Specific combo decks can be problems for the same reason that any other deck can be a problem: when a deck in Hearthstone gets too popular, you play against it so frequently that it stops being fun. Further, usually popular decks are powerful, so you are also likely to be losing more games than you win while also playing against the popular deck more often than you would like. 

Powerful combo decks tend to exacerbate this problem because most combo decks aren’t trying to interact with their opponents on any axis that involves minions. It is cool when, once in a while, you play a game against a deck that is all card drawing and removal and you have to consider how you want to ration your threats instead of finding little victories in profitable trades. It is less cool when you start playing a substantial fraction of your games against “Frost Nova, Doomsayer, go” before getting Ice Lanced out of the game. Figuring out a good trade is more fun than making educated guesses about how your opponent will kill your minions over the next few turns. I am not saying that some or all combo decks are inherently bad for Hearthstone. 

I am saying that when a deck is popular, it becomes less fun to play against. Popular combo decks have the further problem that they try to ignore opposing minions as much as possible, which is frustrating for most non-combo players. 

This is true whether or not a deck is easy or hard to play, although the decks that are hard to play tend to be less popular because less skilled players don’t play them as often. 

Also, saying that a combo deck is interactive because it has a bunch of removal is true only in the loosest sense of the word. Combo decks use their removal to try to reduce their interaction with their opponents as much as possible. 

Cards are interactive when they generate strategic options for both players. Minions are interactive because their controller has options on how to leverage their threat and their opponent has options on how to remove it. Removal itself reduces the strategic options for both players: it reduces the amount of stuff in play that can be interacted with. 

This isn’t to say that all removal is problematic – removal spells are very important for Hearthstone – but I see the idea of ‘this deck is interactive because it is really good at killing minions’ frequently and I wanted to challenge that assertion. 

Most combo decks, in addition to trying to avoid interacting with minions, also try to avoid letting their opponent interact with them. The problem with OTKs isn’t so much ‘I was at 30, then I lost’ as much as it is ‘I was at 30, then I lost, and there wasn’t anything I could do about it.’ You can play a taunt minion against a Leeroy combo, but again, most combo decks are very good at killing minions, so the idea that a taunt minion will save you against a Miracle Rogue that’s drawn their whole deck is a stretch. 

So, most combo decks try to avoid interacting with their opponents as much as possible, and then win in a way that is extremely difficult for their opponent to interact with in a meaningful way. It’s good when those types of decks pop up on ladder occasionally. But when those types of strategies are too popular and powerful, they are frustrating, and we nerf them. 
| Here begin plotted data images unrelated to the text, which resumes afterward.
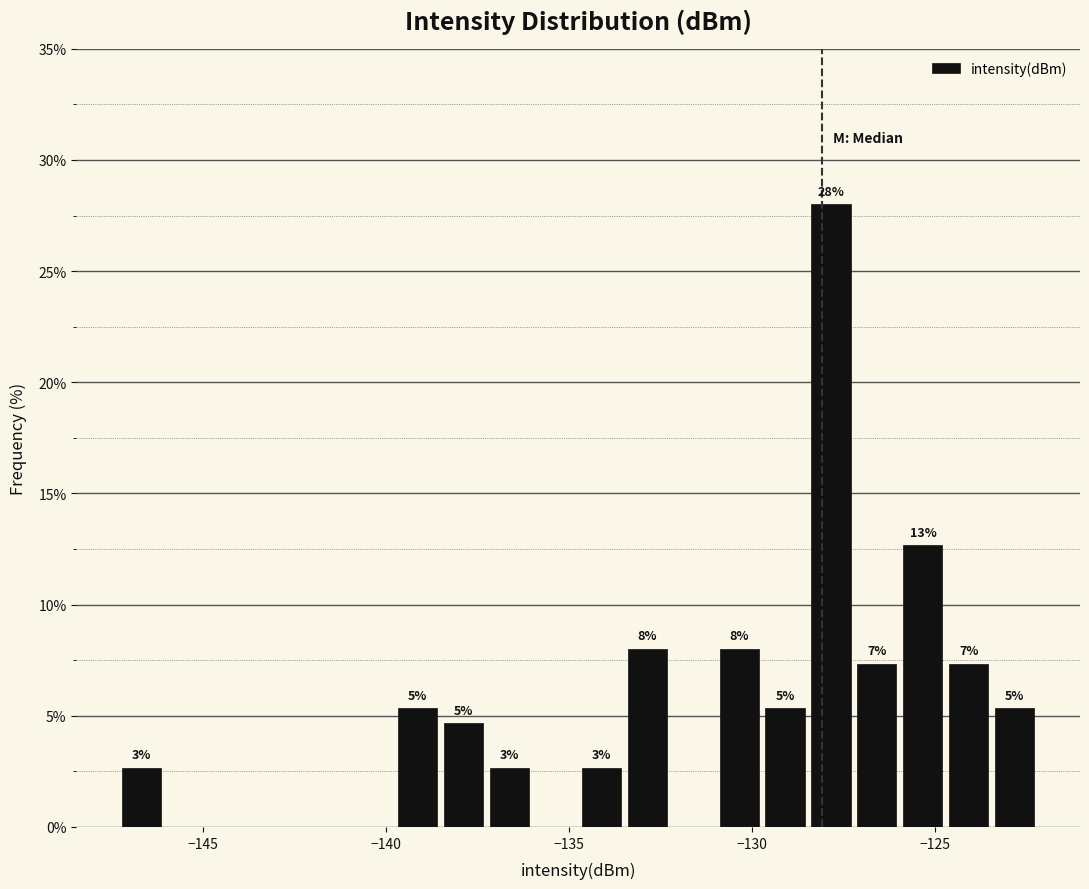

Read against the x-axis, roughly where is the centre of the tallest bar?

-128.0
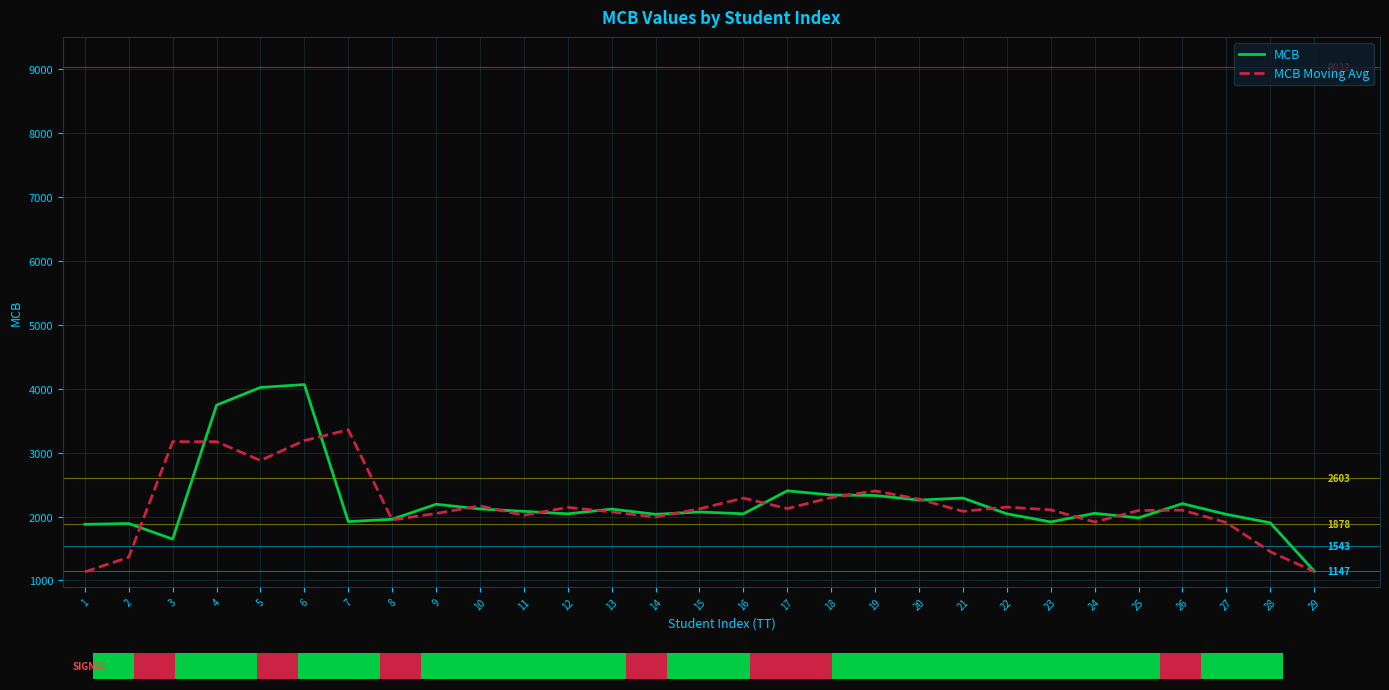

Which series has the largest range (max minus min)?

MCB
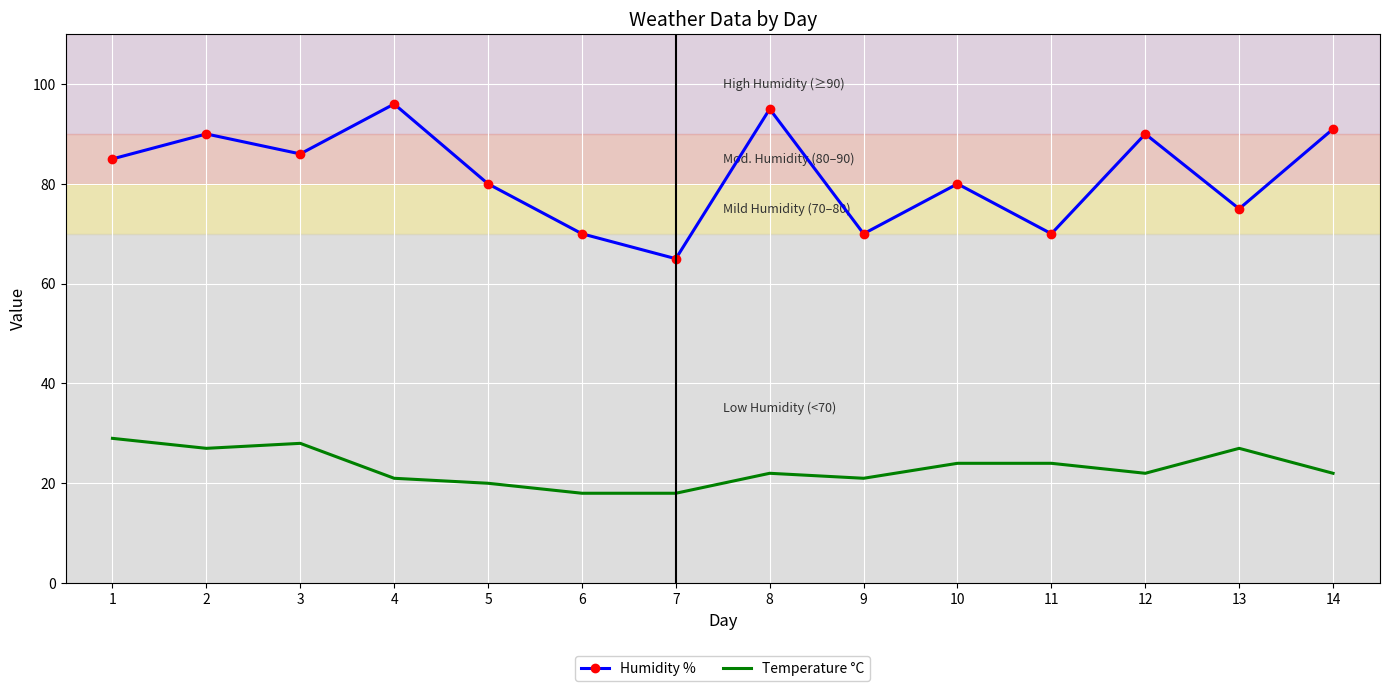

What is the lowest value of the Temperature °C series?

18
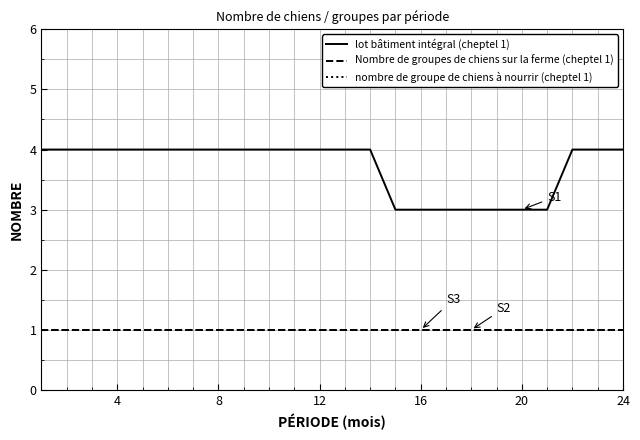

Does the chart have visible grid lines?

Yes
When they are not popular, we tend to let them be. Usually they are less popular because they are less powerful; often they are less powerful because they have to interact with their opponent. For example, the Aviana-C’Thun combo has to play a lot of C’Thun minions, which facilitates interaction for both players. Combo decks that aren’t super popular or super powerful are great to have around; as I noted earlier, they do a lot to add variety to the ladder.